Huntsville City Schools Set To Acquire Land For New North Huntsville Schools
HUNTSVILLE, Ala. (WHNT) – Superintendent Casey Wardynski says, “Today is kind of an important day, because this week, we’re going to take ownership of the land on which we’re going to build our new junior high and high school.”
The area of land they’re talking about is along Pulaski Pike between Winchester and Stringfield. The parcel of land is basically a field and doesn’t have much of an identity at all. That is what Huntsville City Schools is trying to change.
They hope dropping a new building on the lot and giving the schools that occupy it distinct names will accomplish that.
Right now, they’re leaning toward naming them after astronauts Mae Jemison and Ronald McNair, though they’re still talking those names over with the community, like the plans themselves.

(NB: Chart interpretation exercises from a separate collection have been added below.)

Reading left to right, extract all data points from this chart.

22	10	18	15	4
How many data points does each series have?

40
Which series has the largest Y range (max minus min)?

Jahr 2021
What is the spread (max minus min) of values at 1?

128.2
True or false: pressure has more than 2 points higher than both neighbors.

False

They’ve already made some adjustments.
School Board President Laurie McCaulley says, “It’s costing an additional million dollars to make sure those two facilities are separate, because the parents insisted on the junior high and high school not being connected.”
Though Wardynski explains the facilities will still share this same space to save cost, “About 25-percent of the cost is the utilities – the air conditioning, the heating, the services. So they’ll share that, but the student bodies will not mix.”

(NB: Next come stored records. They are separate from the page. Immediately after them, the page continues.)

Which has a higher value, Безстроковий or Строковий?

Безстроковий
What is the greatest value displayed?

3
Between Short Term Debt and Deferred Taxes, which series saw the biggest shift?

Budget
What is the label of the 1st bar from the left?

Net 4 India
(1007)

For now this field has few signs of life, but it’ll bustle once the schools open.
Wardynski notes, “The new junior high will be built for about six- to seven-hundred students. The new senior high will be built for eleven-hundred to thirteen-hundred students.”
It’s an ambitious plan, but now they’ve got the land. Though, of course, there’s an academic component to the challenge.
The new schools will replace Ed White Middle, Davis Hills Middle, and Johnson High.
The Alabama Accountability Act identified all three of those schools as failing, and the superintendent says it’s not the only problem with them, “Johnson was originally laid out to support about 2,300 students. Today it’s got about five- to six-hundred in it. If we had been able to fully support all of the transfers requested this year under the Accountability Act and majority-minority, it would have far fewer.”
These new schools will actually serve all of the students zoned for them – according to the superintendent, but first the schools that pop up will need to shed their failing status.
They may start on a clean slate of land, but they won’t start with a clean slate themselves.
School board leaders say they will have the accumulated data of all the students who attend the new schools and their status will be determined from that.
But they plan on turning around achievement long before they finish construction.
Wardynski promises, “The students will have accumulated a record of success that will earn the new school a grade that is much different than the one that Johnson has today.”